Motherwell, Lanarkshire born left back Jimmy Watson began his football career with Burnbank Athletic in 1895, before joining Scottish League Clyde in 1897. After an unsuccessful trial with Sheffield United he joined Sunderland in 1899, making his Football League debut against Glossop in February 1900. He became a regular member of Sunderland’s first team from September 1900, playing 33 times during their 1900-01 campaign when Sunderland finished as runners up in the League Championship, and then 35 matches in their 1901-02 League Championship winning campaign. He also played in their 3-0 victory over The Corinthians in the Sheriff of London Charity Shield at White Hart Lane in February 1903. He possessed the intriguing nickname of “Daddy Long Legs” due to his arms and legs moving excessively when he ran.

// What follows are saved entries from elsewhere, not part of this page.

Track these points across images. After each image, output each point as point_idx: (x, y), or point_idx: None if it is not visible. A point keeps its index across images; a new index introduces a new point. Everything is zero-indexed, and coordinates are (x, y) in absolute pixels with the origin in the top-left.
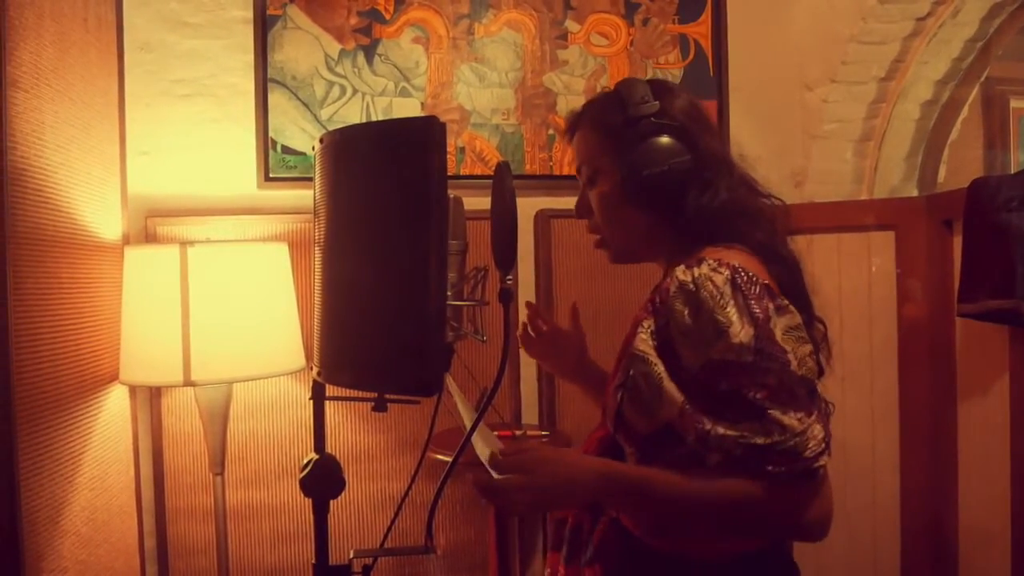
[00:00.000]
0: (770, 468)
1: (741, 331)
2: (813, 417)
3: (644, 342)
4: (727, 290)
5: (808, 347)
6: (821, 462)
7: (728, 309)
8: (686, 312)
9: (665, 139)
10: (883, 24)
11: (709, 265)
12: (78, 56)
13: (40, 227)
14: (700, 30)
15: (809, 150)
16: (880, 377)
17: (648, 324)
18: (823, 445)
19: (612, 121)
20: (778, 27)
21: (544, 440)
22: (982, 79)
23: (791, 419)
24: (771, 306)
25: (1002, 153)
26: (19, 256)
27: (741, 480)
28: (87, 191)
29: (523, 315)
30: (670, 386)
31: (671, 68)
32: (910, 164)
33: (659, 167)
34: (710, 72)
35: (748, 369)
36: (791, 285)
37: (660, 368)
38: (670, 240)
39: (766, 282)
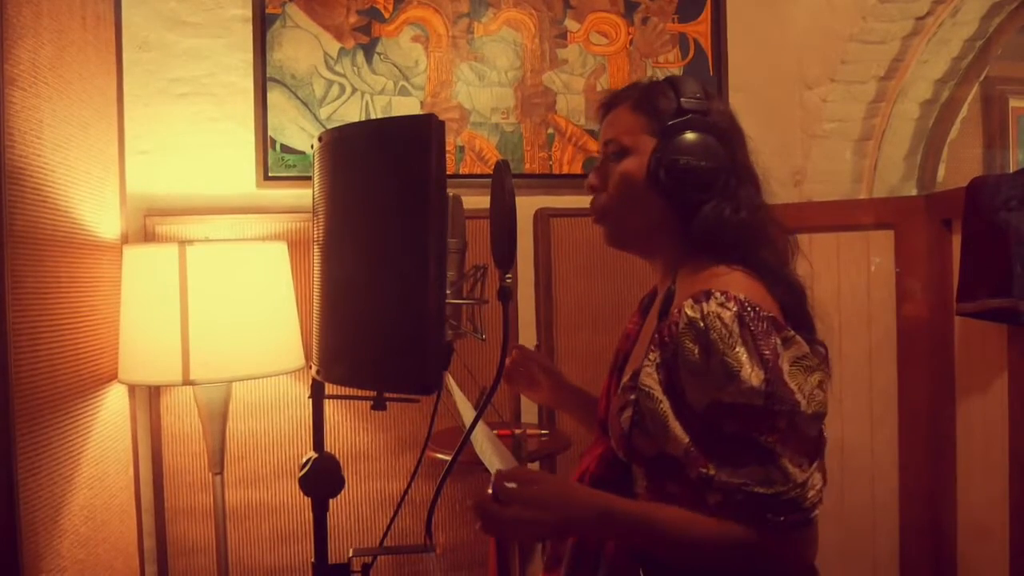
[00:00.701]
0: (769, 516)
1: (751, 374)
2: (815, 465)
3: (650, 376)
4: (735, 328)
5: (816, 376)
6: (816, 511)
7: (737, 350)
8: (696, 351)
9: (709, 138)
10: (882, 23)
11: (717, 300)
12: (76, 54)
13: (39, 226)
14: (700, 29)
15: (808, 149)
16: (879, 375)
17: (654, 357)
18: (820, 495)
19: (662, 106)
20: (778, 26)
21: (543, 439)
22: (981, 78)
23: (795, 468)
24: (778, 341)
25: (1001, 152)
26: (17, 255)
27: (739, 525)
28: (86, 190)
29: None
30: (675, 425)
31: (671, 67)
32: (909, 163)
33: (698, 160)
34: (709, 71)
35: (758, 413)
36: (795, 308)
37: (666, 405)
38: (675, 240)
39: (772, 314)
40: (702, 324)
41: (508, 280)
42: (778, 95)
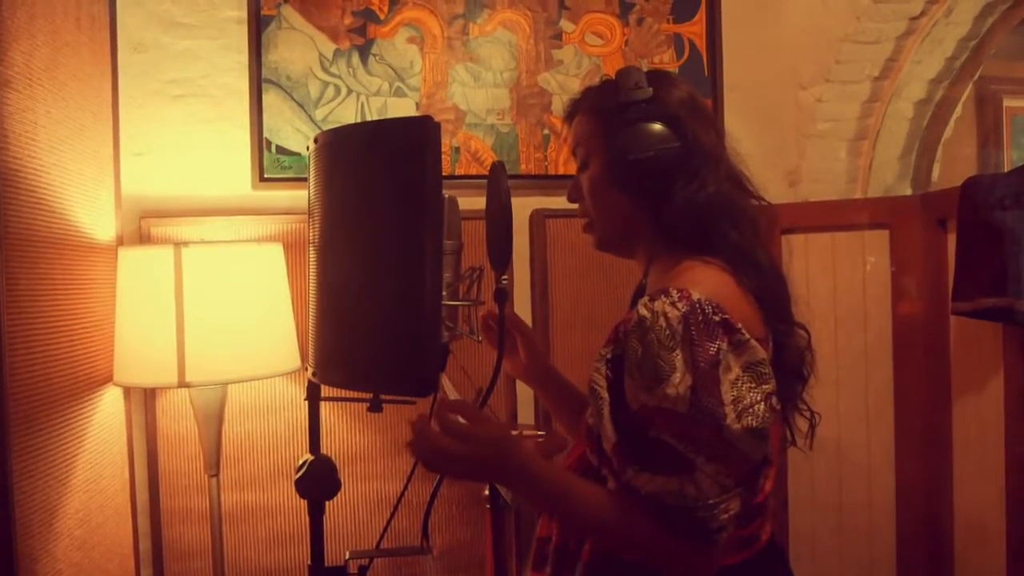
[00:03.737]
0: (675, 526)
1: (680, 381)
2: (738, 490)
3: (598, 371)
4: (679, 329)
5: (767, 387)
6: (723, 536)
7: (674, 353)
8: (639, 351)
9: (654, 126)
10: (877, 23)
11: (670, 299)
12: (71, 56)
13: (33, 228)
14: (695, 29)
15: (803, 149)
16: (875, 375)
17: (605, 353)
18: (732, 521)
19: (605, 105)
20: (772, 26)
21: (540, 440)
22: (975, 78)
23: (713, 484)
24: (724, 346)
25: (995, 151)
26: (12, 257)
27: (647, 524)
28: (80, 192)
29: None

Watson’s first Scotland cap was awarded on in a 1-0 victory over Wales at The Cardiff Arms Park 9th March 1903. In the next match, against England at Bramall Lane on 4th April, Watson was teamed in defence with his Sunderland colleagues, goalkeeper Ned Doig and Andrew McCombie, the match resulting in a Scottish victory by 2 goals to 1. He went on to play against England in each of the next two years, both matches won 1-0 by England. He continued as a regular member of Sunderland’s first team for another five seasons, before being signed by Middlesbrough in April 1907 after 227 appearances for The Wearsiders.
At Middlesbrough he continued to be an influential player and was an ever present in 1907-08 as ‘Boro finished sixth in the League Championship. He was recalled to the Scotland team in March 1909 for a 5-0 victory over Ireland at Ibrox, winning his sixth and final cap the following month in a 2-0 defeat to England at The Crystal Palace. He played his last match for ‘Boro in April 1910 having made 108 appearances for them, and joined Shildon Athletic in 1911, where he finished his career.